Timor-Leste lies on the eastern half of Timor Island within the Malay-Indonesian Archipelago in Oceania. The island is among the Lesser Sunda Islands, lying between the Savu and Timor Sea basins about 400 kilometers (km) north of Australia. Timor-Leste is located near one of the most active tectonic plate boundaries in the world. Consequently, the high seismic activity and exposure to frequent earthquakes causes significant damage including triggering landslides with devastating impact on citizen’s lives, livestock, roads, infrastructure, and property. The country also counts tsunamis and tropical cyclones as threats.
Timor-Leste has no active volcanoes. However, it is susceptible to risk by Holocene volcanic groups on neighboring Indonesian islands to the west and east. Timor-Leste’s susceptibility to floods, landslides and prolonged dry spells, can also trigger insect infestations, diseases, and cause food insecurity. In the last decade, the country has suffered 470 disaster events, with its most frequent natural disaster being identified as flood, followed by drought and storms. Additionally, climate changes to the country threaten to create a hotter, drier, climate causing potential for harsher and longer drought conditions, heavier rainfall, and increased flooding and landslide hazards.
Timor-Leste carries a median score on the INFORM Index for resiliency in hazards with Timor-Leste has a 2020 INFORM Global Risk Index of 4.5; a Natural Hazard and Exposure risk of 3.4; a Vulnerability score of 4.2; and a Lack of Coping Capacity score of 6.2. Earthquakes (6.3) and Tsunamis (6) are Timor-Leste’s highest scoring vulnerability to natural disasters. While Timor-Leste does not necessarily contribute directly to global climate change, it does confront challenges within its local environment and potentially faces disastrous effects from global changes. Historic exploitation of resources included over-logging, land-clearing, and over-hunting/fishing. The low crop diversity in Timor-Leste creates a situation where any disruption to household food production immediately and severely impacts food security. Approximately two-thirds of the population suffers food shortages annually for at least two months during the months of October to March.
Timor-Leste is a young country having gained its independence in 2002. The country, with its population of approximately 1.32 million people are of Malayo-Polynesian and Melanesian-Papuan descent. It is also a country continuing to recover from decades of unrest and civil difficulties. With regard to governance, Timor-Leste has a democratic, semi-presidential, parliamentary system of governance. The President is head of state, and the Prime Minister is head of government. Institutionally, disaster risk management is coordinated by the National Disaster Management Directorate (NDMD), the lead agency under the Ministry of Social Solidarity (MSS). NDMD has district-level agencies and District Disaster Management Commissions (DDMC). At the sub-district level, there is the Sub-District Disaster Management Commission (SDDMC) and at the village or suco level, there is the Suco Disaster Management Commission (SDMC). DDMC, SDDMC and SDMC work mostly in response to the occurrence of disasters. Efforts are still limited to responding as there is not an overall systematic effort in disaster management that ranges from mitigation to rehabilitation and reconstruction. At the village or suco level, the commission is responsible for verifying disaster sites and reporting their findings up to the district level.

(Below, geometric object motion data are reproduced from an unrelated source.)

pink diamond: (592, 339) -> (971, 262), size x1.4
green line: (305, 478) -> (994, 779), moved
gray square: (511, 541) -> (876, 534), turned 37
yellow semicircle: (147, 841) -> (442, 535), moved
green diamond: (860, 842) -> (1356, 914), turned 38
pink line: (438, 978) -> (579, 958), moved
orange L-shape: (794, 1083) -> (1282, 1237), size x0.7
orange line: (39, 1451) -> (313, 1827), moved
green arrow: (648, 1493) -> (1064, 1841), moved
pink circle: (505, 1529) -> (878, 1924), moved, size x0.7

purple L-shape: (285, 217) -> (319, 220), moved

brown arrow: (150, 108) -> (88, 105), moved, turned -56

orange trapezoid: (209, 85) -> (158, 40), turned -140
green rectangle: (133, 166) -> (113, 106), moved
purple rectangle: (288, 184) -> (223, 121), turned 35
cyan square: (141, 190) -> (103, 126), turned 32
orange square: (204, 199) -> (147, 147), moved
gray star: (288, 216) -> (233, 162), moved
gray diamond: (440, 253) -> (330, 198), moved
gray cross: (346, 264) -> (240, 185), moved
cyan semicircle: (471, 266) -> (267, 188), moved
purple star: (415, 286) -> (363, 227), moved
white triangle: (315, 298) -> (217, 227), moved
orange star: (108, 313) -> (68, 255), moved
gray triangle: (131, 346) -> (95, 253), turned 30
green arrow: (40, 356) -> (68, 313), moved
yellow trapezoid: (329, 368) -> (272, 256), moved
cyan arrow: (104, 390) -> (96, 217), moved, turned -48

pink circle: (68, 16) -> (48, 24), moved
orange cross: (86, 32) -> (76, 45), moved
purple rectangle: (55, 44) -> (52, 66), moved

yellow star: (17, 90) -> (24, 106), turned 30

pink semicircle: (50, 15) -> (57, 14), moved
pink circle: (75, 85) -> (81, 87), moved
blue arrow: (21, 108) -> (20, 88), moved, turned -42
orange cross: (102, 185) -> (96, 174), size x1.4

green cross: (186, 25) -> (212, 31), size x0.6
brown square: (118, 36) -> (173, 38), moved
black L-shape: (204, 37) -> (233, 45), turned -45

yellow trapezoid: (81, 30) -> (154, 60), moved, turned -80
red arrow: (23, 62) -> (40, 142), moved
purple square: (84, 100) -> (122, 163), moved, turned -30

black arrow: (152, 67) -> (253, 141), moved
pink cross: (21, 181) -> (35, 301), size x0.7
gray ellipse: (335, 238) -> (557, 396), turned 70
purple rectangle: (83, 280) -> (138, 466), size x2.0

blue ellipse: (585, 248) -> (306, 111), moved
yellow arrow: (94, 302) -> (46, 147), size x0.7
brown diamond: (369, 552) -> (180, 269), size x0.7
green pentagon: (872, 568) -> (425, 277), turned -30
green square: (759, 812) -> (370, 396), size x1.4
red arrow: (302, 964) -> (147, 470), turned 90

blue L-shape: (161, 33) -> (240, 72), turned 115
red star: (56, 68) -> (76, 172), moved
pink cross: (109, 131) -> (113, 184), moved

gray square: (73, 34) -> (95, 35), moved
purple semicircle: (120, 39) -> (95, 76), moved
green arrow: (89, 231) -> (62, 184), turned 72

The Ministries of Interior and of Social Solidarity have joint responsibility for disaster response. The MSS is responsible for coordinating preparation and response in relation to any emergency. Under MSS sits the National Disaster Management Directorate, composed of the Disaster Operation Centre (DOC), the Departments of Preparedness and Formation, Prevention and Mitigation, Response and Recovery, and disaster management committees at Districts, Sub-district, and village/suco levels. The Joint National Disaster Operation Centre can stand up to function on a 24-hour basis, equipped with communications equipment, a secure power supply, and disaster proof structures. The NDMD is responsible for providing disaster risk management coordination and technical support to the government and community. It supports the National Disaster Coordinator (NDC) during disaster response operations.
Timor-Leste has some small engagements with the U.S. and is increasingly participating in events to create alliances and partnerships in the region. Timor-Leste also continues to make progress toward bolstering its capacities to prepare for, respond to, and recover from natural disasters as well as create resiliency plans to deal with impending climate changes to the environment.